- [Materials provided]:
######

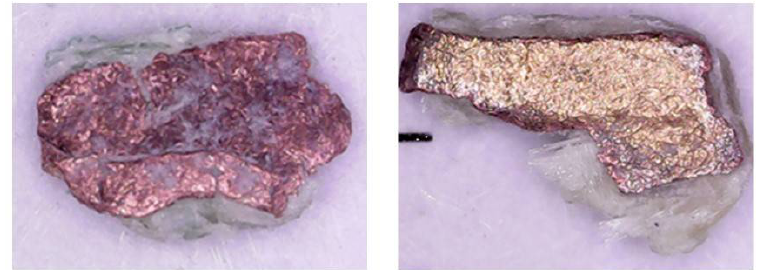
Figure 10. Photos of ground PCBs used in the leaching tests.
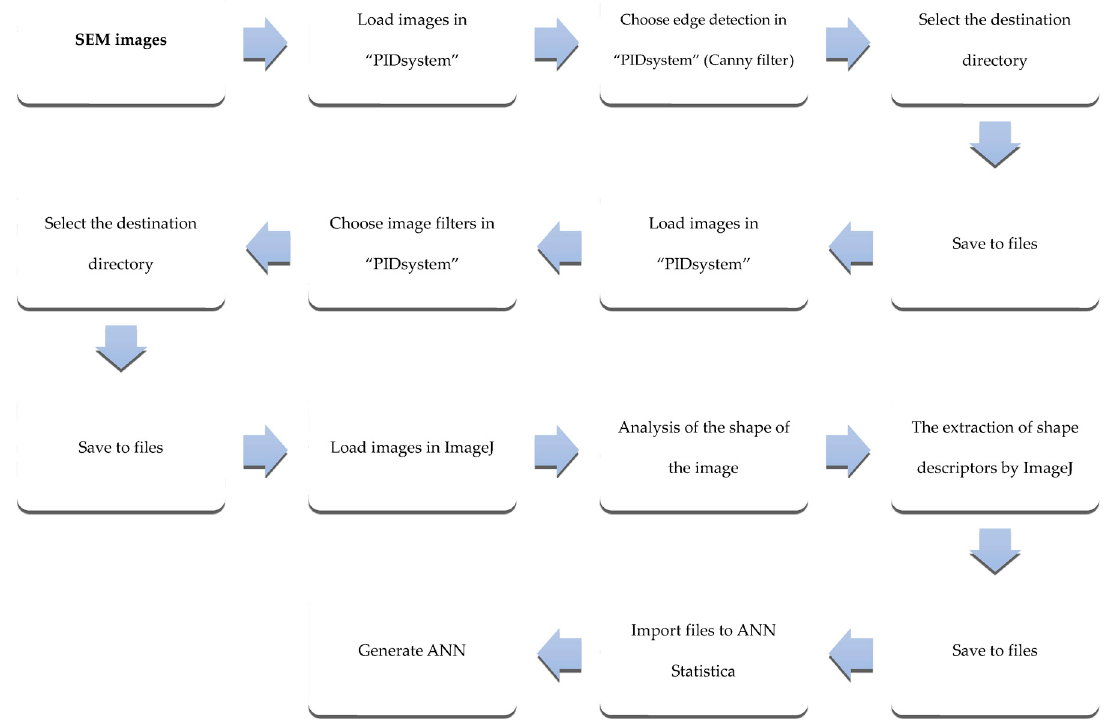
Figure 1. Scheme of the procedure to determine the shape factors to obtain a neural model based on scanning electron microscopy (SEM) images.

######

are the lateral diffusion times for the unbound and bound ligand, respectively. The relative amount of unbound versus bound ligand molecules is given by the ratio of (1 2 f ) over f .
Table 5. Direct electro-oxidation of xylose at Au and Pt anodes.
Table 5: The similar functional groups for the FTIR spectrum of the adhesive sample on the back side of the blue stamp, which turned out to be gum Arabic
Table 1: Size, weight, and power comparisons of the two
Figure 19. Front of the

######

- [What the task requires]: What lines hold the string "Table"? Pick them out of the data.

- [Written reply]:
Table 5. Direct electro-oxidation of xylose at Au and Pt anodes.
Table 5: The similar functional groups for the FTIR spectrum of the adhesive sample on the back side of the blue stamp, which turned out to be gum Arabic
Table 1: Size, weight, and power comparisons of the two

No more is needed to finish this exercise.